- What is expected
Transcribe the listing word for word. Begin at its first line and end with the line containing "(283, 583) = (412, 520): yellow".

════════════════════

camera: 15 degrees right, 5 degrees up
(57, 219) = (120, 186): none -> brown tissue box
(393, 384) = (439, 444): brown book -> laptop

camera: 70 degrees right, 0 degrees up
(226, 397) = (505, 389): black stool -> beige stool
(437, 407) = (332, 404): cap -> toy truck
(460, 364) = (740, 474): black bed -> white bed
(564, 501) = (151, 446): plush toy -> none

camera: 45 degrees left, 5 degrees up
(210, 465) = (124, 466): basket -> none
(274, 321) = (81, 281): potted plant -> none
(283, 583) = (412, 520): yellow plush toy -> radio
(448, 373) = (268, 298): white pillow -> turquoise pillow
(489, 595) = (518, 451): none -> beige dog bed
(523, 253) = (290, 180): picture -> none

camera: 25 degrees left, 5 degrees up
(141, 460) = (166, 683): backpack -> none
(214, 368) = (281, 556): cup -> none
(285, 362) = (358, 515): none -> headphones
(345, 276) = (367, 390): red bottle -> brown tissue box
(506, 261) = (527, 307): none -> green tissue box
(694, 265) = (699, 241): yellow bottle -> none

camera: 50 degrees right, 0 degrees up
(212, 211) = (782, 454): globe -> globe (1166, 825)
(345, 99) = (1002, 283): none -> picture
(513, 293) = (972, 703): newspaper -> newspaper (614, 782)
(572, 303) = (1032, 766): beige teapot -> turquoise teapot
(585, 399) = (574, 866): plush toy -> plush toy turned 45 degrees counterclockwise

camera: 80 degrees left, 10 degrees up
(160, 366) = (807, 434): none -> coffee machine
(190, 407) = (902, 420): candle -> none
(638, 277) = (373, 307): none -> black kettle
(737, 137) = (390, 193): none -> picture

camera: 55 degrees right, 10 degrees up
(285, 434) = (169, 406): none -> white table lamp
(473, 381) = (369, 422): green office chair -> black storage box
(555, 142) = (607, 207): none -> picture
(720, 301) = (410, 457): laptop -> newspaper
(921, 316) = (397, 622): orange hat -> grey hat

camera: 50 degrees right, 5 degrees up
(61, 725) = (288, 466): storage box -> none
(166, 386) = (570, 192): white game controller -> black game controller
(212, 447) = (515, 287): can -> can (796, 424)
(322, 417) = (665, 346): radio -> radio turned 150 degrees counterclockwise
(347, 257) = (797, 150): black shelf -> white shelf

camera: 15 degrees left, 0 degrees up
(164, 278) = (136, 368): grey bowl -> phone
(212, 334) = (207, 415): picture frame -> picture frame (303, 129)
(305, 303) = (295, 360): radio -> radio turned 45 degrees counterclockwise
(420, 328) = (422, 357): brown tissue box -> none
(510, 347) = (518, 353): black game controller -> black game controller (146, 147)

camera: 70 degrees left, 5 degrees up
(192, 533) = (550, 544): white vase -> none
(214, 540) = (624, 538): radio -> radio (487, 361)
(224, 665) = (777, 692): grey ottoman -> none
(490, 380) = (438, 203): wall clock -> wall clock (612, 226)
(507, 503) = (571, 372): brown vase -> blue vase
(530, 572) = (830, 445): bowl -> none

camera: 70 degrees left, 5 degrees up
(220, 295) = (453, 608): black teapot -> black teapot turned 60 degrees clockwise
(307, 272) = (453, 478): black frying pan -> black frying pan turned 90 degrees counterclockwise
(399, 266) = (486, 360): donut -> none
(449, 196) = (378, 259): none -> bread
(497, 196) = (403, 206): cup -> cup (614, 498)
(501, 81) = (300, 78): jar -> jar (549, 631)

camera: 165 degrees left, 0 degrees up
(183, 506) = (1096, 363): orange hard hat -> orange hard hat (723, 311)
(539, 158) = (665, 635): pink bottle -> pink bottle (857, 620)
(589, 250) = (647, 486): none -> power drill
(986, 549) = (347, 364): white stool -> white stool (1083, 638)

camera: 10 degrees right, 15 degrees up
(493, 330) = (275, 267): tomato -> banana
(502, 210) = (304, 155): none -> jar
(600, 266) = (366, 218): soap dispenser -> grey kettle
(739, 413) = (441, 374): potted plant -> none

════════════════════

- Expected answer
camera: 15 degrees right, 5 degrees up
(57, 219) = (120, 186): none -> brown tissue box
(393, 384) = (439, 444): brown book -> laptop

camera: 70 degrees right, 0 degrees up
(226, 397) = (505, 389): black stool -> beige stool
(437, 407) = (332, 404): cap -> toy truck
(460, 364) = (740, 474): black bed -> white bed
(564, 501) = (151, 446): plush toy -> none

camera: 45 degrees left, 5 degrees up
(210, 465) = (124, 466): basket -> none
(274, 321) = (81, 281): potted plant -> none
(283, 583) = (412, 520): yellow plush toy -> radio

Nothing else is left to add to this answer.